USD65/bbl forecast unchanged. We opine that current oil prices are stable, buoyed by collaborative production cuts among OPEC and non-OPEC members providing for healthier oil prices with less volatility moving forward. While US shale production is on the rise, we are anticipating production growth to be gradual due to production bottlenecks from infrastructure and logistics. Overall, we keep our long-term average oil forecast maintained at USD65/bbl.

Petronas and Petros at loggerheads. Petros (Sarawak’s O&G company launched in March 2018) is claiming rights to be the sole regulatory authority for the upstream and downstream oil and gas industry in Sarawak. We understand that being the regulator does not mean taking ‘ownership’ of the oil assets (which still belongs to Petronas) but rather the body setting the rules for contractors and operators in Sarawak’s oil and gas fields i.e. imposing local content into Production Sharing Contracts (PSC), licensing fees, and many others. Petronas has challenged Petros’ claims by filing a case to the Federal court but was shortly dismissed as the Federal Court cited that the case does not fall under its purview but the High Court. As such, we anticipate Petronas to continue pursuing the case and expect this on-going tussle to persist possibly delaying awards of Sarawak-based PSCs. Note, Petronas has opened up 9 exploration blocks for bidding in Jan 2018, of which 4 fields (SK328, SK427, SK433, SK334) are located within in Sarawak’s boundaries.

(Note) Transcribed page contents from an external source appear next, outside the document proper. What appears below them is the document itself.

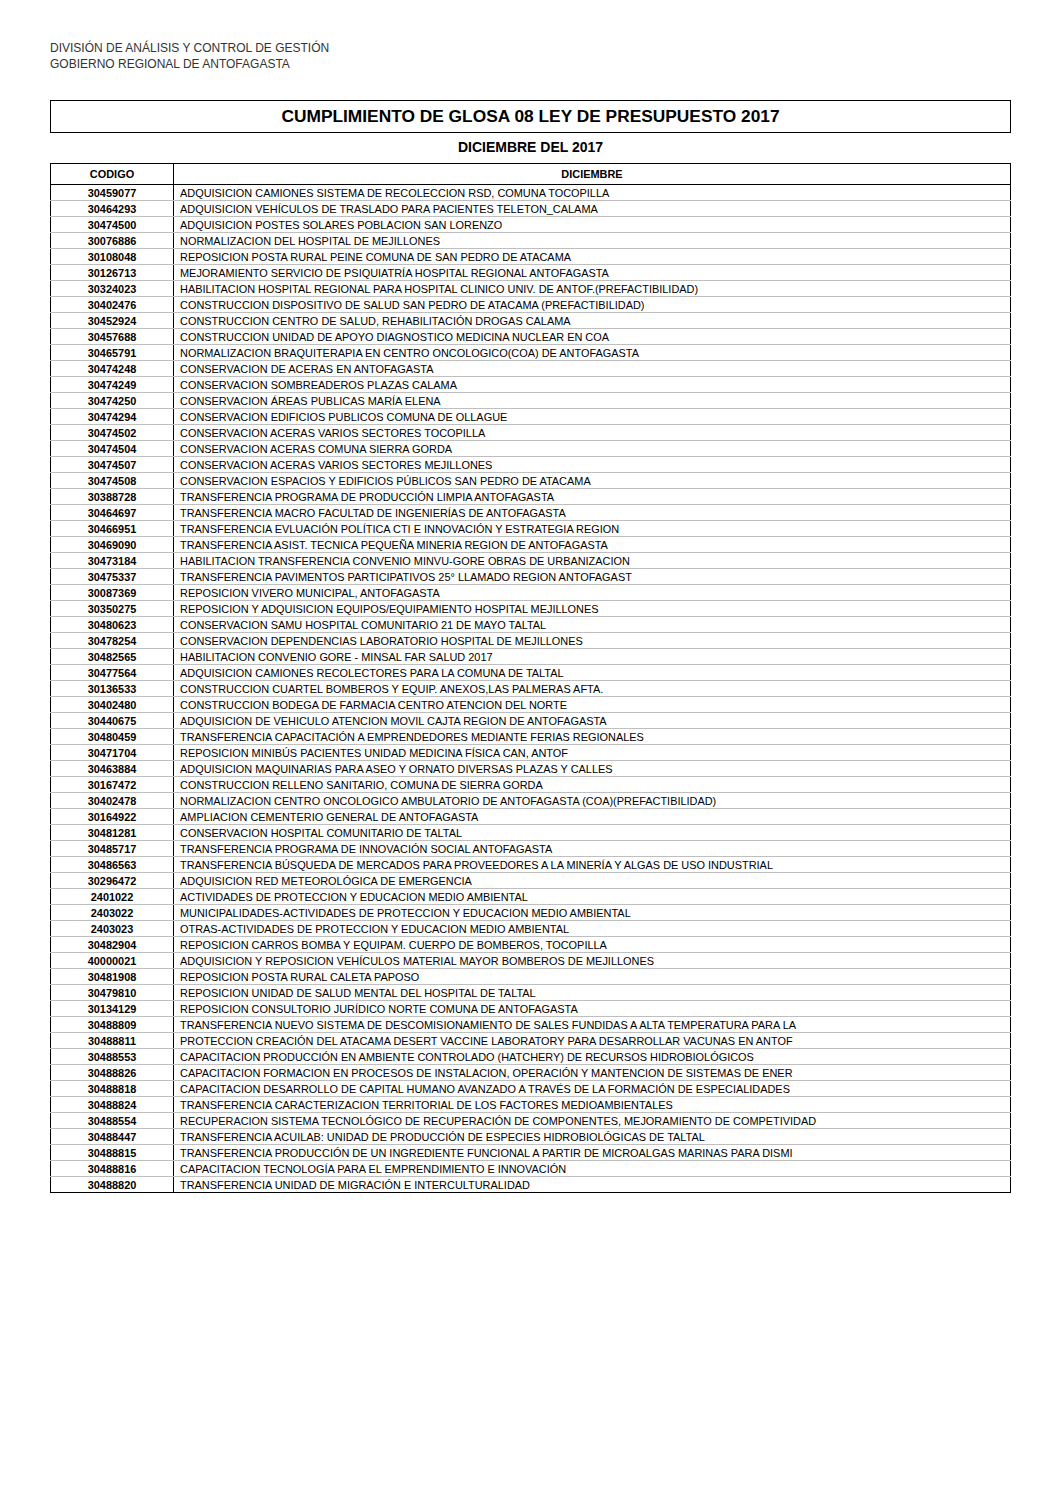DIVISIÓN DE ANÁLISIS Y CONTROL DE GESTIÓN
GOBIERNO REGIONAL DE ANTOFAGASTA
CUMPLIMIENTO DE GLOSA 08 LEY DE PRESUPUESTO 2017
DICIEMBRE DEL 2017
| CODIGO | DICIEMBRE |
| --- | --- |
| 30459077 | ADQUISICION CAMIONES SISTEMA DE RECOLECCION RSD, COMUNA TOCOPILLA |
| 30464293 | ADQUISICION VEHÍCULOS DE TRASLADO PARA PACIENTES TELETON_CALAMA |
| 30474500 | ADQUISICION POSTES SOLARES POBLACION SAN LORENZO |
| 30076886 | NORMALIZACION DEL HOSPITAL DE MEJILLONES |
| 30108048 | REPOSICION POSTA RURAL PEINE COMUNA DE SAN PEDRO DE ATACAMA |
| 30126713 | MEJORAMIENTO SERVICIO DE PSIQUIATRÍA HOSPITAL REGIONAL ANTOFAGASTA |
| 30324023 | HABILITACION HOSPITAL REGIONAL PARA HOSPITAL CLINICO UNIV. DE ANTOF.(PREFACTIBILIDAD) |
| 30402476 | CONSTRUCCION DISPOSITIVO DE SALUD SAN PEDRO DE ATACAMA (PREFACTIBILIDAD) |
| 30452924 | CONSTRUCCION CENTRO DE SALUD, REHABILITACIÓN DROGAS CALAMA |
| 30457688 | CONSTRUCCION UNIDAD DE APOYO DIAGNOSTICO MEDICINA NUCLEAR EN COA |
| 30465791 | NORMALIZACION BRAQUITERAPIA EN CENTRO ONCOLOGICO(COA) DE ANTOFAGASTA |
| 30474248 | CONSERVACION DE ACERAS EN ANTOFAGASTA |
| 30474249 | CONSERVACION SOMBREADEROS PLAZAS CALAMA |
| 30474250 | CONSERVACION ÁREAS PUBLICAS MARÍA ELENA |
| 30474294 | CONSERVACION EDIFICIOS PUBLICOS COMUNA DE OLLAGUE |
| 30474502 | CONSERVACION ACERAS VARIOS SECTORES TOCOPILLA |
| 30474504 | CONSERVACION ACERAS COMUNA SIERRA GORDA |
| 30474507 | CONSERVACION ACERAS VARIOS SECTORES MEJILLONES |
| 30474508 | CONSERVACION ESPACIOS Y EDIFICIOS PÚBLICOS SAN PEDRO DE ATACAMA |
| 30388728 | TRANSFERENCIA PROGRAMA DE PRODUCCIÓN LIMPIA ANTOFAGASTA |
| 30464697 | TRANSFERENCIA MACRO FACULTAD DE INGENIERÍAS DE ANTOFAGASTA |
| 30466951 | TRANSFERENCIA EVLUACIÓN POLÍTICA CTI E INNOVACIÓN Y ESTRATEGIA REGION |
| 30469090 | TRANSFERENCIA ASIST. TECNICA PEQUEÑA MINERIA REGION DE ANTOFAGASTA |
| 30473184 | HABILITACION TRANSFERENCIA CONVENIO MINVU-GORE OBRAS DE URBANIZACION |
| 30475337 | TRANSFERENCIA PAVIMENTOS PARTICIPATIVOS 25° LLAMADO REGION ANTOFAGAST |
| 30087369 | REPOSICION VIVERO MUNICIPAL, ANTOFAGASTA |
| 30350275 | REPOSICION Y ADQUISICION EQUIPOS/EQUIPAMIENTO HOSPITAL MEJILLONES |
| 30480623 | CONSERVACION SAMU HOSPITAL COMUNITARIO 21 DE MAYO TALTAL |
| 30478254 | CONSERVACION DEPENDENCIAS LABORATORIO HOSPITAL DE MEJILLONES |
| 30482565 | HABILITACION CONVENIO GORE - MINSAL FAR SALUD 2017 |
| 30477564 | ADQUISICION CAMIONES RECOLECTORES PARA LA COMUNA DE TALTAL |
| 30136533 | CONSTRUCCION CUARTEL BOMBEROS Y EQUIP. ANEXOS,LAS PALMERAS AFTA. |
| 30402480 | CONSTRUCCION BODEGA DE FARMACIA CENTRO ATENCION DEL NORTE |
| 30440675 | ADQUISICION DE VEHICULO ATENCION MOVIL CAJTA REGION DE ANTOFAGASTA |
| 30480459 | TRANSFERENCIA CAPACITACIÓN A EMPRENDEDORES MEDIANTE FERIAS REGIONALES |
| 30471704 | REPOSICION MINIBÚS PACIENTES UNIDAD MEDICINA FÍSICA CAN, ANTOF |
| 30463884 | ADQUISICION MAQUINARIAS PARA ASEO Y ORNATO DIVERSAS PLAZAS Y CALLES |
| 30167472 | CONSTRUCCION RELLENO SANITARIO, COMUNA DE SIERRA GORDA |
| 30402478 | NORMALIZACION CENTRO ONCOLOGICO AMBULATORIO DE ANTOFAGASTA (COA)(PREFACTIBILIDAD) |
| 30164922 | AMPLIACION CEMENTERIO GENERAL DE ANTOFAGASTA |
| 30481281 | CONSERVACION HOSPITAL COMUNITARIO DE TALTAL |
| 30485717 | TRANSFERENCIA PROGRAMA DE INNOVACIÓN SOCIAL ANTOFAGASTA |
| 30486563 | TRANSFERENCIA BÚSQUEDA DE MERCADOS PARA PROVEEDORES A LA MINERÍA Y ALGAS DE USO INDUSTRIAL |
| 30296472 | ADQUISICION RED METEOROLÓGICA DE EMERGENCIA |
| 2401022 | ACTIVIDADES DE PROTECCION Y EDUCACION MEDIO AMBIENTAL |
| 2403022 | MUNICIPALIDADES-ACTIVIDADES DE PROTECCION Y EDUCACION MEDIO AMBIENTAL |
| 2403023 | OTRAS-ACTIVIDADES DE PROTECCION Y EDUCACION MEDIO AMBIENTAL |
| 30482904 | REPOSICION CARROS BOMBA Y EQUIPAM. CUERPO DE BOMBEROS, TOCOPILLA |
| 40000021 | ADQUISICION Y REPOSICION VEHÍCULOS MATERIAL MAYOR BOMBEROS DE MEJILLONES |
| 30481908 | REPOSICION POSTA RURAL CALETA PAPOSO |
| 30479810 | REPOSICION UNIDAD DE SALUD MENTAL DEL HOSPITAL DE TALTAL |
| 30134129 | REPOSICION CONSULTORIO JURÍDICO NORTE COMUNA DE ANTOFAGASTA |
| 30488809 | TRANSFERENCIA NUEVO SISTEMA DE DESCOMISIONAMIENTO DE SALES FUNDIDAS A ALTA TEMPERATURA PARA LA |
| 30488811 | PROTECCION CREACIÓN DEL ATACAMA DESERT VACCINE LABORATORY PARA DESARROLLAR VACUNAS EN ANTOF |
| 30488553 | CAPACITACION PRODUCCIÓN EN AMBIENTE CONTROLADO (HATCHERY) DE RECURSOS HIDROBIOLÓGICOS |
| 30488826 | CAPACITACION FORMACION EN PROCESOS DE INSTALACION, OPERACIÓN Y MANTENCION DE SISTEMAS DE ENER |
| 30488818 | CAPACITACION DESARROLLO DE CAPITAL HUMANO AVANZADO A TRAVÉS DE LA FORMACIÓN DE ESPECIALIDADES |
| 30488824 | TRANSFERENCIA CARACTERIZACION TERRITORIAL DE LOS FACTORES MEDIOAMBIENTALES |
| 30488554 | RECUPERACION SISTEMA TECNOLÓGICO DE RECUPERACIÓN DE COMPONENTES, MEJORAMIENTO DE COMPETIVIDAD |
| 30488447 | TRANSFERENCIA ACUILAB: UNIDAD DE PRODUCCIÓN DE ESPECIES HIDROBIOLÓGICAS DE TALTAL |
| 30488815 | TRANSFERENCIA PRODUCCIÓN DE UN INGREDIENTE FUNCIONAL A PARTIR DE MICROALGAS MARINAS PARA DISMI |
| 30488816 | CAPACITACION TECNOLOGÍA PARA EL EMPRENDIMIENTO E INNOVACIÓN |
| 30488820 | TRANSFERENCIA UNIDAD DE MIGRACIÓN E INTERCULTURALIDAD |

Increase in oil royalties might limit Petronas’s capex headroom. Under the PDA 1974, Petronas currently provides 5% of oil royalty each to the State (where the oil is found) and Federal government. However, with the recent switch in government, we believe oil royalties would be increased to 20%, promised in the PH manifesto. While timeline of the implementation remains vague given the ongoing tussle for regulatory rights, the move to increase royalties is unlikely to affect Petronas’s FY18 capex of USD55b as capex allocations are typically long-term plans which are subject to little changes once finalised. That said, once the royalties hike is implemented, we think that Petronas’ capex moving forward might be exercised with greater prudence due to the potentially lower net revenue. Coupled with the recent abolishment of GST (and reinstatement of SST which is expected to generate lower government revenue), we think that there might be greater reliance over Petronas’s dividends to finance government plans – which could also limit Petronas’s capex allocations in the near term. All being said, we believe maintenance activities (Brownfield HUCs and MCM) would increase in order to maintain asset uptime as Petronas commits to their 1.7m bboe/day production target.

Earnings remain unexciting. On the back of the healthier oil prices, we believe the sector is currently at an inflection point whereby contract flows are seen to be picking up; but earnings which have been depressed have not caught up as projects are still in infancy stages. Hence, we are still anticipating modest and volatile earnings on the local service subsectors i.e. OSV, offshore fabricators and rig owners for the remainder of FY18. On a brighter note, we see a silver lining within the OSV space with the recent Integrated Logistics Control Tower (ILCT) contract (consisting two fast crew boats) awarded to EATECH (Not Rated). We believe this contract could be a precursor for larger packages as the ILCT programme initiated by Petronas could require up to 110 vessels.

Maintain NEUTRAL with positive bias. With volatile earnings still expected in the near term for some counters under our universe, we remain NEUTRAL on the sector with positive bias backed by the improving sector outlook underpinned by stable oil prices. However, in view of Petronas’ anticipation for a ‘lower for longer’ environment while expecting flattish capex allocations, we prefer counters with: (i) higher proportion of foreign exposure, (ii) recurring incomes, and (iii) earning delivery track record. Hence our preferred picks include: (i) YINSON, (ii) DIALOG, and (iii) SERBADK. Note, the commencement of Pengerang Integrated Complex (PIC) next year would bring in additional income stream for: (i) DIALOG through Pengerang Terminals 2, and (ii) SERBADK as it gradually starts out an MRO space for onshore maintenance services.